__EXERCISE GOAL__: Update the listing by replacing each "Detail" with "Details", and leave every other word unchanged.

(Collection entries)
────────────────

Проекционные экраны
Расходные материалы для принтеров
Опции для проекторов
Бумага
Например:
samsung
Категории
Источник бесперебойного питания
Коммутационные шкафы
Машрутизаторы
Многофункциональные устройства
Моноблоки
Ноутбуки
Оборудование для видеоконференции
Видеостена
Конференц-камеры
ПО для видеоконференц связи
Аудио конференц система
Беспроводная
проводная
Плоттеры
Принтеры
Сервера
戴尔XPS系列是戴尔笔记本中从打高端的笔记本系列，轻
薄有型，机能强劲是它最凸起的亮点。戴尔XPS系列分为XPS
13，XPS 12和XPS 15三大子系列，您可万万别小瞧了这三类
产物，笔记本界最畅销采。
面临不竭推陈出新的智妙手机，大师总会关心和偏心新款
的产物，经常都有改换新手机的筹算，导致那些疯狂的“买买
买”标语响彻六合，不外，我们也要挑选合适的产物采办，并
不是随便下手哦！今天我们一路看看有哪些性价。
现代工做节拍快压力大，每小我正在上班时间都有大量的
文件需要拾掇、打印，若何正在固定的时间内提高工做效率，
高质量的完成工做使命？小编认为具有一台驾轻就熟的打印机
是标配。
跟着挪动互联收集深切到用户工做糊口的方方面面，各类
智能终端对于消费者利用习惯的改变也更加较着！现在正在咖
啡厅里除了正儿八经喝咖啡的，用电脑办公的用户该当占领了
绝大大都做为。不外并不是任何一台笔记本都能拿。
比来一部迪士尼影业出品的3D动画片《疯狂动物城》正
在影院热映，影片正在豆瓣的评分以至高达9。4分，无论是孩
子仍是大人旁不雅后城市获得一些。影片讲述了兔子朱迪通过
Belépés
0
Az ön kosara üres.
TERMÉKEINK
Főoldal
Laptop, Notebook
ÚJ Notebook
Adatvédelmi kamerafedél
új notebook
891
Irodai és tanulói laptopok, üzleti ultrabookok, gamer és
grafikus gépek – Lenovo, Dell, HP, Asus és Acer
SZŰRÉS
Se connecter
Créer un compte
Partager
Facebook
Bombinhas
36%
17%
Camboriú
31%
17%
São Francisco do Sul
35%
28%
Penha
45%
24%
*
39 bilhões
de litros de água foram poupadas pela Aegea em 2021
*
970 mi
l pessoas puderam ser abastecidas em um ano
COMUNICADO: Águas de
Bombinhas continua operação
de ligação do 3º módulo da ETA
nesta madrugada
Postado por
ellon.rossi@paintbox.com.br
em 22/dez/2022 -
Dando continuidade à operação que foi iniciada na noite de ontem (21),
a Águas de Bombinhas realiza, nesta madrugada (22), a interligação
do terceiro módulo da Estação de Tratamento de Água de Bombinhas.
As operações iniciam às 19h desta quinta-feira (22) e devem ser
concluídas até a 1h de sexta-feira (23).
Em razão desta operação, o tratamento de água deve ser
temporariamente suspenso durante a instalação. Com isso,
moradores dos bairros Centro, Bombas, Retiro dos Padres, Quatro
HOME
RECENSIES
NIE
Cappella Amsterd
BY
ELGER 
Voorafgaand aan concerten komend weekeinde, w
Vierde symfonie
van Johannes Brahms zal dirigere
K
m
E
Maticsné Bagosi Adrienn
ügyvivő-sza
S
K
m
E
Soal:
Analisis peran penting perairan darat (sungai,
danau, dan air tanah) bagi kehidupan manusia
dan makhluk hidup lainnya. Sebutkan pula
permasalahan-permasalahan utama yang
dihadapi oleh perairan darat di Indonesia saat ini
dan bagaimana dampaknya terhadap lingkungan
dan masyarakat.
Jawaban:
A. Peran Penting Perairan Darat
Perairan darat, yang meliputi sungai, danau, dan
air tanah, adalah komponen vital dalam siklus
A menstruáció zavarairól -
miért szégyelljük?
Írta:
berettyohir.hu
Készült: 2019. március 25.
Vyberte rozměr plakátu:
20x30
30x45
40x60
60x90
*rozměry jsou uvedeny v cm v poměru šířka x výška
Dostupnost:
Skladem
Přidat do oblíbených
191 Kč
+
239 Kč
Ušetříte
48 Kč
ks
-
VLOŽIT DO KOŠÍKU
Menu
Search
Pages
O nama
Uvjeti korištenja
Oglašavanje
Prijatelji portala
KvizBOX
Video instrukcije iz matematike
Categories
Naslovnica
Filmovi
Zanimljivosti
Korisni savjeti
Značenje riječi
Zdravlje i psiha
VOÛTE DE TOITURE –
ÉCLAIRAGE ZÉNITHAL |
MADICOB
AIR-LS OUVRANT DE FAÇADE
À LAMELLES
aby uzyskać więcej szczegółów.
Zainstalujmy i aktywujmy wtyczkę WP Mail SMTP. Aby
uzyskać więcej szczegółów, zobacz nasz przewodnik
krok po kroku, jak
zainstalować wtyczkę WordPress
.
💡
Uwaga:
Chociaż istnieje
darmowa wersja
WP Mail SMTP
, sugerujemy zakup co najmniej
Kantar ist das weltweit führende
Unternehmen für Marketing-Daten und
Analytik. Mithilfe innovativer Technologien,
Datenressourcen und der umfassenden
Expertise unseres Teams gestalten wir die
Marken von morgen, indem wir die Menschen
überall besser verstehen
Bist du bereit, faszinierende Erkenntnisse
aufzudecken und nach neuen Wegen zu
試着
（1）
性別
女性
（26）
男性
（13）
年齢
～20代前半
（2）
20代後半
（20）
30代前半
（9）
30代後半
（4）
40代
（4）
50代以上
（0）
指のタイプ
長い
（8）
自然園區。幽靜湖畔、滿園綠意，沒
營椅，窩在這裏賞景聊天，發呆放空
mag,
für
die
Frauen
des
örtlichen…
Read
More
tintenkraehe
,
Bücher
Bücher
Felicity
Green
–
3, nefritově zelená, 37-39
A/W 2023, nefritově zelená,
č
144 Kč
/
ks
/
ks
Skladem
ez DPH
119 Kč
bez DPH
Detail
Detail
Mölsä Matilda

────────────────

__WRITTEN SOLUTION__:
Проекционные экраны
Расходные материалы для принтеров
Опции для проекторов
Бумага
Например:
samsung
Категории
Источник бесперебойного питания
Коммутационные шкафы
Машрутизаторы
Многофункциональные устройства
Моноблоки
Ноутбуки
Оборудование для видеоконференции
Видеостена
Конференц-камеры
ПО для видеоконференц связи
Аудио конференц система
Беспроводная
проводная
Плоттеры
Принтеры
Сервера
戴尔XPS系列是戴尔笔记本中从打高端的笔记本系列，轻
薄有型，机能强劲是它最凸起的亮点。戴尔XPS系列分为XPS
13，XPS 12和XPS 15三大子系列，您可万万别小瞧了这三类
产物，笔记本界最畅销采。
面临不竭推陈出新的智妙手机，大师总会关心和偏心新款
的产物，经常都有改换新手机的筹算，导致那些疯狂的“买买
买”标语响彻六合，不外，我们也要挑选合适的产物采办，并
不是随便下手哦！今天我们一路看看有哪些性价。
现代工做节拍快压力大，每小我正在上班时间都有大量的
文件需要拾掇、打印，若何正在固定的时间内提高工做效率，
高质量的完成工做使命？小编认为具有一台驾轻就熟的打印机
是标配。
跟着挪动互联收集深切到用户工做糊口的方方面面，各类
智能终端对于消费者利用习惯的改变也更加较着！现在正在咖
啡厅里除了正儿八经喝咖啡的，用电脑办公的用户该当占领了
绝大大都做为。不外并不是任何一台笔记本都能拿。
比来一部迪士尼影业出品的3D动画片《疯狂动物城》正
在影院热映，影片正在豆瓣的评分以至高达9。4分，无论是孩
子仍是大人旁不雅后城市获得一些。影片讲述了兔子朱迪通过
Belépés
0
Az ön kosara üres.
TERMÉKEINK
Főoldal
Laptop, Notebook
ÚJ Notebook
Adatvédelmi kamerafedél
új notebook
891
Irodai és tanulói laptopok, üzleti ultrabookok, gamer és
grafikus gépek – Lenovo, Dell, HP, Asus és Acer
SZŰRÉS
Se connecter
Créer un compte
Partager
Facebook
Bombinhas
36%
17%
Camboriú
31%
17%
São Francisco do Sul
35%
28%
Penha
45%
24%
*
39 bilhões
de litros de água foram poupadas pela Aegea em 2021
*
970 mi
l pessoas puderam ser abastecidas em um ano
COMUNICADO: Águas de
Bombinhas continua operação
de ligação do 3º módulo da ETA
nesta madrugada
Postado por
ellon.rossi@paintbox.com.br
em 22/dez/2022 -
Dando continuidade à operação que foi iniciada na noite de ontem (21),
a Águas de Bombinhas realiza, nesta madrugada (22), a interligação
do terceiro módulo da Estação de Tratamento de Água de Bombinhas.
As operações iniciam às 19h desta quinta-feira (22) e devem ser
concluídas até a 1h de sexta-feira (23).
Em razão desta operação, o tratamento de água deve ser
temporariamente suspenso durante a instalação. Com isso,
moradores dos bairros Centro, Bombas, Retiro dos Padres, Quatro
HOME
RECENSIES
NIE
Cappella Amsterd
BY
ELGER 
Voorafgaand aan concerten komend weekeinde, w
Vierde symfonie
van Johannes Brahms zal dirigere
K
m
E
Maticsné Bagosi Adrienn
ügyvivő-sza
S
K
m
E
Soal:
Analisis peran penting perairan darat (sungai,
danau, dan air tanah) bagi kehidupan manusia
dan makhluk hidup lainnya. Sebutkan pula
permasalahan-permasalahan utama yang
dihadapi oleh perairan darat di Indonesia saat ini
dan bagaimana dampaknya terhadap lingkungan
dan masyarakat.
Jawaban:
A. Peran Penting Perairan Darat
Perairan darat, yang meliputi sungai, danau, dan
air tanah, adalah komponen vital dalam siklus
A menstruáció zavarairól -
miért szégyelljük?
Írta:
berettyohir.hu
Készült: 2019. március 25.
Vyberte rozměr plakátu:
20x30
30x45
40x60
60x90
*rozměry jsou uvedeny v cm v poměru šířka x výška
Dostupnost:
Skladem
Přidat do oblíbených
191 Kč
+
239 Kč
Ušetříte
48 Kč
ks
-
VLOŽIT DO KOŠÍKU
Menu
Search
Pages
O nama
Uvjeti korištenja
Oglašavanje
Prijatelji portala
KvizBOX
Video instrukcije iz matematike
Categories
Naslovnica
Filmovi
Zanimljivosti
Korisni savjeti
Značenje riječi
Zdravlje i psiha
VOÛTE DE TOITURE –
ÉCLAIRAGE ZÉNITHAL |
MADICOB
AIR-LS OUVRANT DE FAÇADE
À LAMELLES
aby uzyskać więcej szczegółów.
Zainstalujmy i aktywujmy wtyczkę WP Mail SMTP. Aby
uzyskać więcej szczegółów, zobacz nasz przewodnik
krok po kroku, jak
zainstalować wtyczkę WordPress
.
💡
Uwaga:
Chociaż istnieje
darmowa wersja
WP Mail SMTP
, sugerujemy zakup co najmniej
Kantar ist das weltweit führende
Unternehmen für Marketing-Daten und
Analytik. Mithilfe innovativer Technologien,
Datenressourcen und der umfassenden
Expertise unseres Teams gestalten wir die
Marken von morgen, indem wir die Menschen
überall besser verstehen
Bist du bereit, faszinierende Erkenntnisse
aufzudecken und nach neuen Wegen zu
試着
（1）
性別
女性
（26）
男性
（13）
年齢
～20代前半
（2）
20代後半
（20）
30代前半
（9）
30代後半
（4）
40代
（4）
50代以上
（0）
指のタイプ
長い
（8）
自然園區。幽靜湖畔、滿園綠意，沒
營椅，窩在這裏賞景聊天，發呆放空
mag,
für
die
Frauen
des
örtlichen…
Read
More
tintenkraehe
,
Bücher
Bücher
Felicity
Green
–
3, nefritově zelená, 37-39
A/W 2023, nefritově zelená,
č
144 Kč
/
ks
/
ks
Skladem
ez DPH
119 Kč
bez DPH
Details
Details
Mölsä Matilda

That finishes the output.